White girls become less depressed as they age while black girls continue feeling the same

A new study by Northeastern University professor Debra L. Franko found that white girls become less depressed as they age while black girls continue feeling the same.

Franko and her associates surveyed more than two thousand girls and young women of both ethnicities and concluded that the depression rate in Caucasian females drops over time, while it remains steady in their African-American counterparts. The study was published in a recent issue of Journal of Adolescent Health.

Dr. Franko and her fellow researchers studied girls between the ages of 16 and 23 by examining self-reported symptoms of depression and analyzed the differences between the two ethnic groups. They suspect that these differences occur because of known racial and ethnic health disparities.

“We believe that issues like access to proper care, the stigma of mental health problems, and insurance status may be contributing factors to African-American girls suffering from depression being less likely to receive the necessary treatment,” says Debra L. Franko, Professor of Counseling and Applied Psychology. “This is clearly an area that needs to be investigated further.”

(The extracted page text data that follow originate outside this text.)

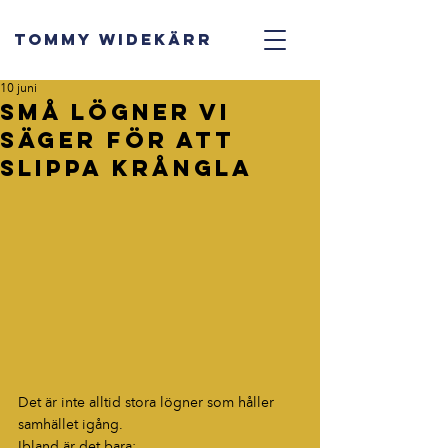
TOMMY WIDEKÄRR
10 juni
Små lögner vi
säger för att
slippa krångla
Det är inte alltid stora lögner som håller 
samhället igång.
Ibland är det bara:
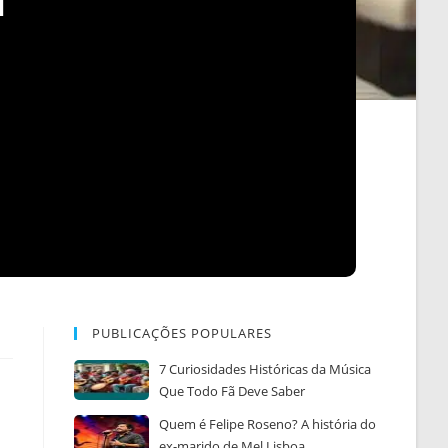
I
PUBLICAÇÕES POPULARES
7 Curiosidades Históricas da Música
Que Todo Fã Deve Saber
Quem é Felipe Roseno? A história do
ex-marido de Mel Lisboa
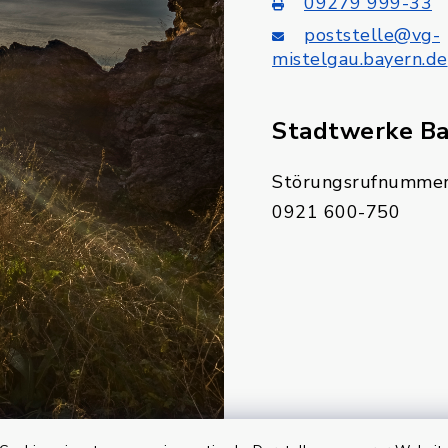
09279 999-33
poststelle@vg-
mistelgau.bayern.de
Stadtwerke B
Störungsrufnummer
0921 600-750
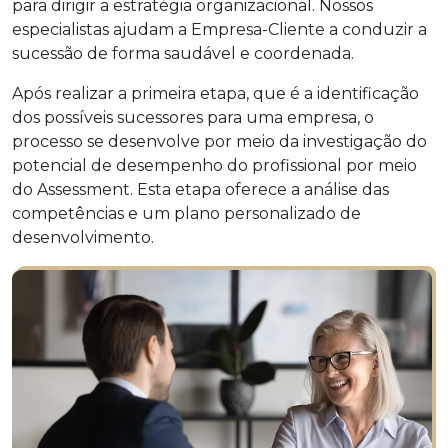
para dirigir a estratégia organizacional. Nossos
especialistas ajudam a Empresa-Cliente a conduzir a
sucessão de forma saudável e coordenada.
Após realizar a primeira etapa, que é a identificação
dos possíveis sucessores para uma empresa, o
processo se desenvolve por meio da investigação do
potencial de desempenho do profissional por meio
do Assessment. Esta etapa oferece a análise das
competências e um plano personalizado de
desenvolvimento.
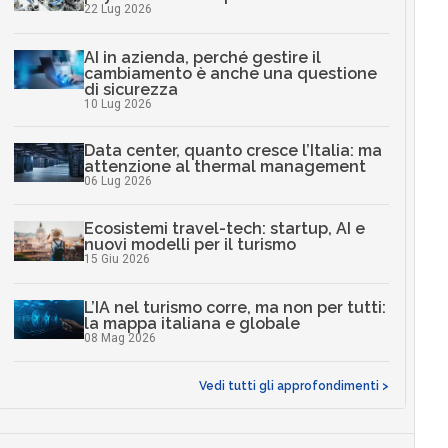
22 Lug 2026
AI in azienda, perché gestire il
cambiamento è anche una questione
di sicurezza
10 Lug 2026
Data center, quanto cresce l’Italia: ma
attenzione al thermal management
06 Lug 2026
Ecosistemi travel-tech: startup, AI e
nuovi modelli per il turismo
15 Giu 2026
L’IA nel turismo corre, ma non per tutti:
la mappa italiana e globale
08 Mag 2026
Vedi tutti gli approfondimenti >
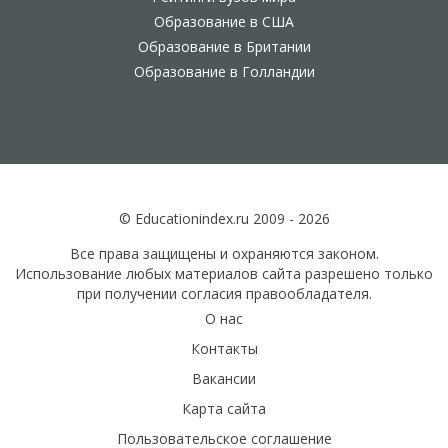
Образование в США
Образование в Британии
Образование в Голландии
© Educationindex.ru 2009 - 2026
Все права защищены и охраняются законом.
Использование любых материалов сайта разрешено только
при получении согласия правообладателя.
О нас
Контакты
Вакансии
Карта сайта
Пользовательское соглашение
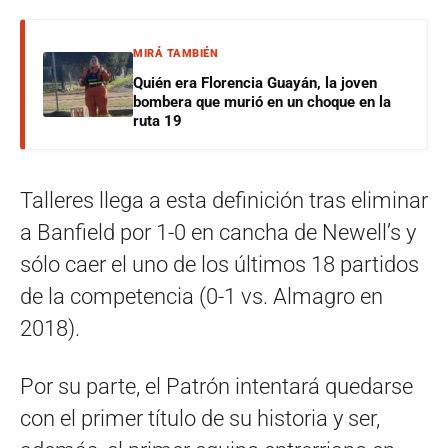
MIRÁ TAMBIÉN
Quién era Florencia Guayán, la joven
bombera que murió en un choque en la
ruta 19
Talleres llega a esta definición tras eliminar
a Banfield por 1-0 en cancha de Newell’s y
sólo caer el uno de los últimos 18 partidos
de la competencia (0-1 vs. Almagro en
2018).
Por su parte, el Patrón intentará quedarse
con el primer título de su historia y ser,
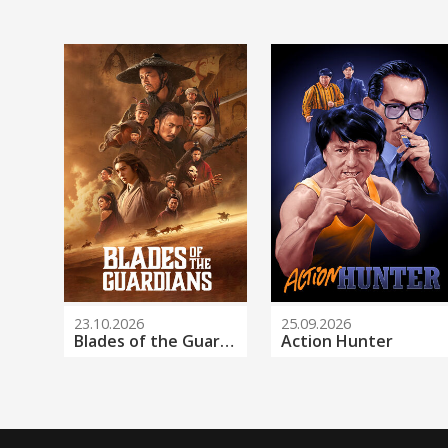
23.10.2026
25.09.2026
Blades of the Guardians
Action Hunter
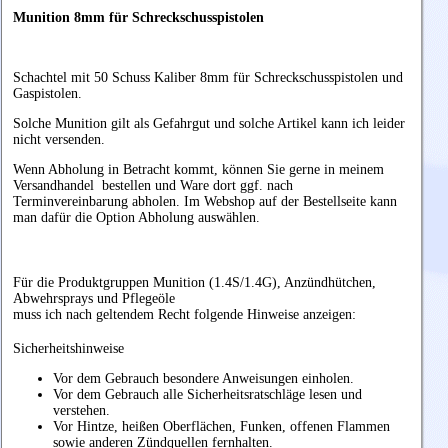
Munition 8mm für Schreckschusspistolen
Schachtel mit 50 Schuss Kaliber 8mm für Schreckschusspistolen und
Gaspistolen.
Solche Munition gilt als Gefahrgut und solche Artikel kann ich leider
nicht versenden.
Wenn Abholung in Betracht kommt, können Sie gerne in meinem
Versandhandel bestellen und Ware dort ggf. nach
Terminvereinbarung abholen. Im Webshop auf der Bestellseite kann
man dafür die Option Abholung auswählen.
Für die Produktgruppen Munition (1.4S/1.4G), Anzündhütchen,
Abwehrsprays und Pflegeöle
muss ich nach geltendem Recht folgende Hinweise anzeigen:
Sicherheitshinweise
Vor dem Gebrauch besondere Anweisungen einholen.
Vor dem Gebrauch alle Sicherheitsratschläge lesen und
verstehen.
Vor Hintze, heißen Oberflächen, Funken, offenen Flammen
sowie anderen Zündquellen fernhalten.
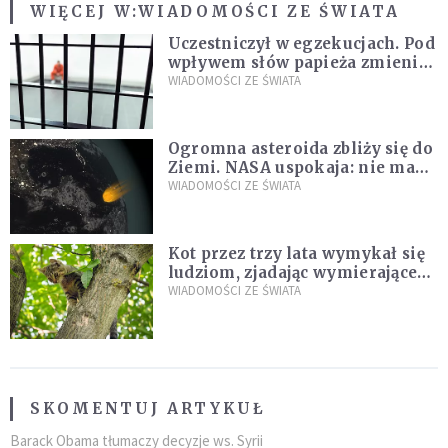
WIĘCEJ W:
WIADOMOŚCI ZE ŚWIATA
Uczestniczył w egzekucjach. Pod
wpływem słów papieża zmienił
zdanie
WIADOMOŚCI ZE ŚWIATA
Ogromna asteroida zbliży się do
Ziemi. NASA uspokaja: nie ma
zagrożenia
WIADOMOŚCI ZE ŚWIATA
Kot przez trzy lata wymykał się
ludziom, zjadając wymierające
kaczki. W końcu popełnił
WIADOMOŚCI ZE ŚWIATA
fatalny błąd
SKOMENTUJ ARTYKUŁ
Barack Obama tłumaczy decyzje ws. Syrii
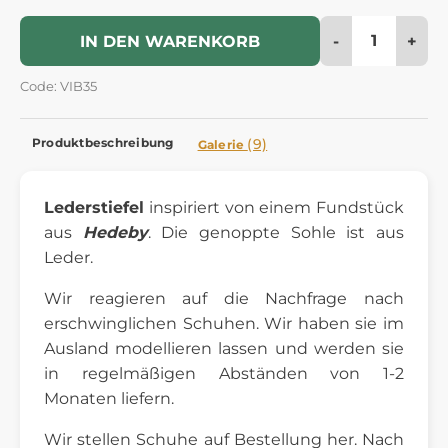
-
+
IN DEN WARENKORB
Code: VIB35
Produktbeschreibung
(9)
Galerie
Lederstiefel
inspiriert von einem Fundstück
aus
Hedeby
. Die genoppte Sohle ist aus
Leder.
Wir reagieren auf die Nachfrage nach
erschwinglichen Schuhen. Wir haben sie im
Ausland modellieren lassen und werden sie
in regelmäßigen Abständen von 1-2
Monaten liefern.
Wir stellen Schuhe auf Bestellung her. Nach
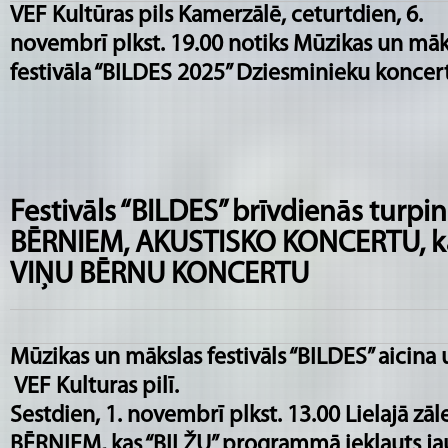
VEF Kultūras pils Kamerzālē, ceturtdien, 6.
novembrī plkst. 19.00 notiks Mūzikas un māk
festivāla “BILDES 2025” Dziesminieku koncert
Festivāls “BILDES” brīvdienās turp
BĒRNIEM, AKUSTISKO KONCERTU, k
VIŅU BĒRNU KONCERTU
Mūzikas un mākslas festivāls “BILDES” aicina
VEF Kulturas pilī.
Sestdien, 1. novembrī plkst. 13.00 Lielajā z
BĒRNIEM, kas “BILŽU” programmā iekļauts ja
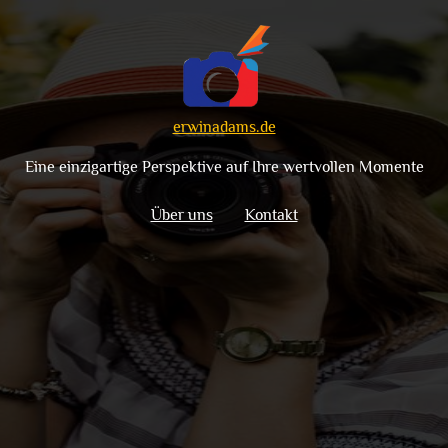
erwinadams.de
Eine einzigartige Perspektive auf Ihre wertvollen Momente
Über uns
Kontakt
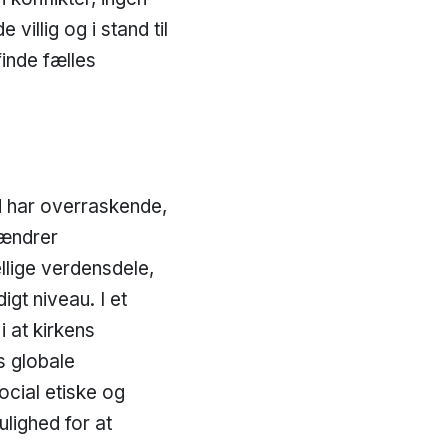
illig og i stand til
inde fælles
d har overraskende,
 ændrer
llige verdensdele,
igt niveau. I et
i at kirkens
s globale
ocial etiske og
lighed for at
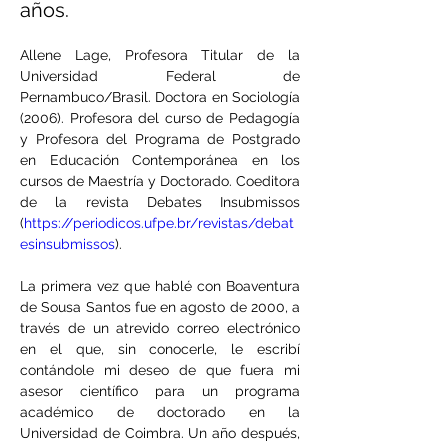
años.
Allene Lage, 
Profesora Titular de la 
Universidad Federal de 
Pernambuco/Brasil. Doctora en Sociología 
(2006). Profesora del curso de Pedagogía 
y Profesora del Programa de Postgrado 
en Educación Contemporánea en los 
cursos de Maestría y Doctorado. Coeditora 
de la revista Debates Insubmissos 
(
https://periodicos.ufpe.br/revistas/debat
esinsubmissos
).
La primera vez que hablé con Boaventura 
de Sousa Santos fue en agosto de 2000, a 
través de un atrevido correo electrónico 
en el que, sin conocerle, le escribí 
contándole mi deseo de que fuera mi 
asesor científico para un programa 
académico de doctorado en la 
Universidad de Coimbra. Un año después,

Dr. Franko and her colleagues suspect that the different ways black and white girls view their bodies may also contribute to the difference in depression rates among the two groups. Young Caucasian teenagers tend to be unhappy with their bodies and many show symptoms of depression as a result. As they get older, they become more satisfied with their shapes and sizes and the level of depression decreases. Conversely, most African-American girls accept their bodies both in their early teens and as they continue to mature, therefore the depression rate among them remains steady as they reach early adulthood.

The sample of Franko’s study was comprised of 2221 females (1146 African-American and 1075 Caucasian). The girls were participants in the decade-long National Growth and Health Study, conducted between 1987 and 1998.

The research was supported by grants from the National Institute of Mental Health, the National Institute of Diabetes, Digestive and Kidney Diseases, and by contracts and cooperative agreements from the National Heart, Lung, and Blood Institute of the National Institutes of Health.